Can you carry on the comment thread below about voting Liberal Democrat, picking up right after its last sentence?

■ EXTRACT

——

While Labour continue with these policies I'll be voting Liberal Democrat.

- 2 comments by 1 or more people Not publicly viewable

  1. Scott Redding

    I agree with you that the Lib Dems are far better on civil liberties than Labour. However, they have some problems as a party. The Lib Dems, at their autumn conference, discussed keeping a privatised train system until 2050. Tesco and Microsoft were some of the sponsors at the same conference. They want to keep PFI. They want to keep nuclear weapons. They have no ethnic minority MPs, nor MEPs. So, yes, good on civil liberties, problematic in other areas.

    14 Nov 2008, 11:20

  2. Hi Scott,

    1) I would argue that the problem with the railways is a combination of lack of localized competition between suppliers and that the price of fuel still probably does not reflect its social cost. So a reformed but still private rail system is at least worth discussing.
    2) Corporate sponsors are not ideal, but we all know the funding of political parties needs some reform in general
    3) The Lib Dems policy on PFI as I understand it is that they would allow public bodies to bid for contracts on an equal basis with private, thus preventing collusion between private companies. Also to include ‘all aspects’ of PFI costs on balance sheets, such that the government cannot simply shift the cost of projects into the future, which I feel is one of the major criticisms of PFI.

——

■ DATA SHOWN
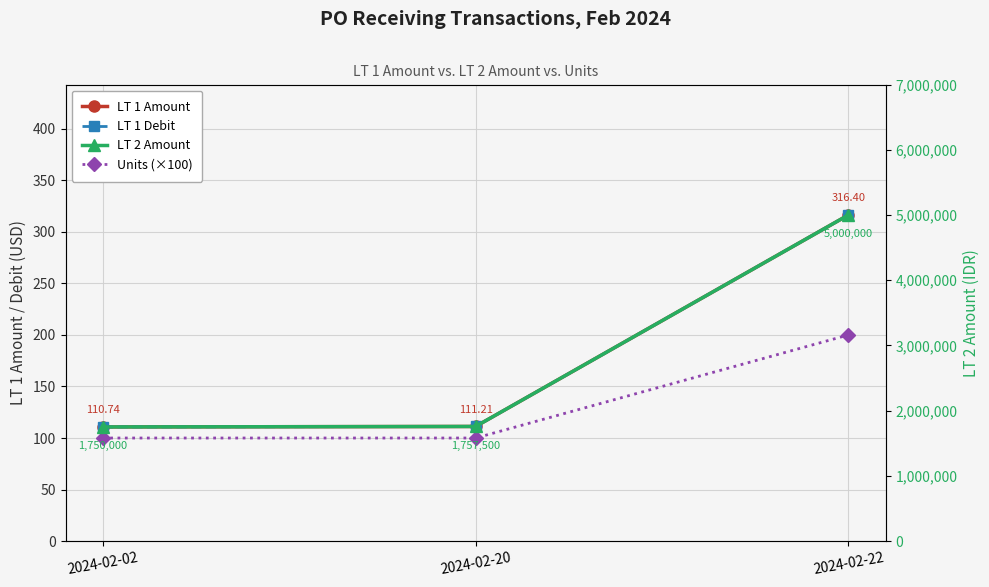

At which category is the sum across all series the highest?

2024-02-22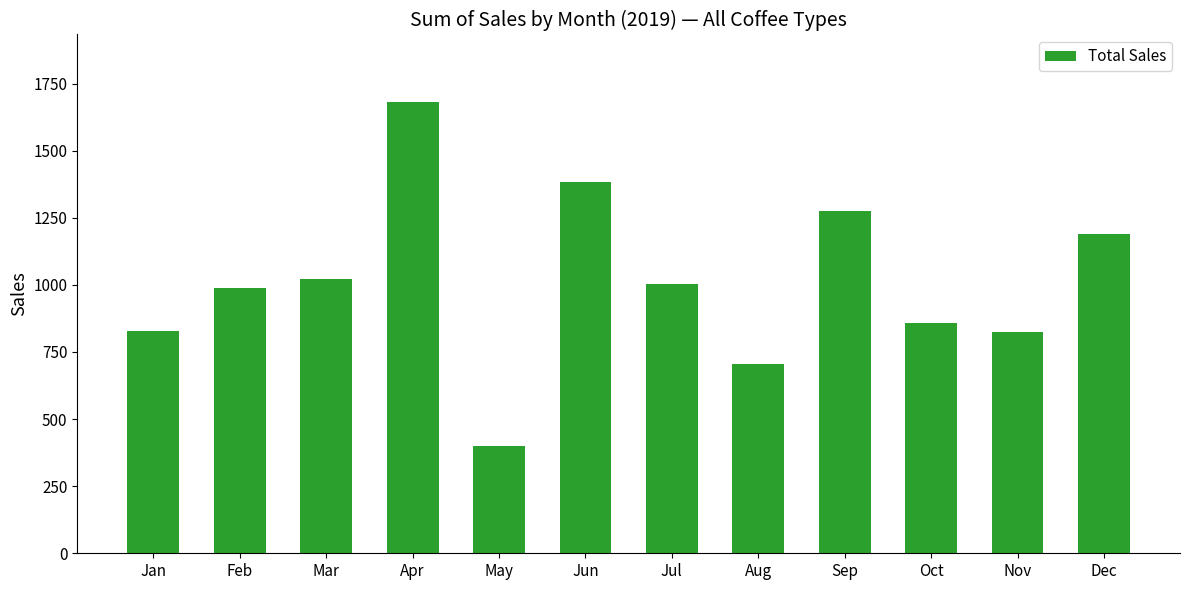

True or false: the data shows 1231.5 at Jan.

False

——

■ SOLVED EXERCISE
    4) I personally think keeping nuclear weapons, (albeit in drastically reduced quantity), is the best option when there is no globally co-ordinated push to get rid of them
    5) I don’t see a lack of ethnic minority MPs as a problem per se, (all these articles about a ‘British Obama’), there’s only a problem if there are institutional constraints preventing groups gaining these positions, whether they be ethnic minorities, women, gay, etc. I don’t know much about the internal structures of the Lib Dems, but I can’t see that they have these constraints more than any other party.

    Please feel free to let me know that I’m wrong!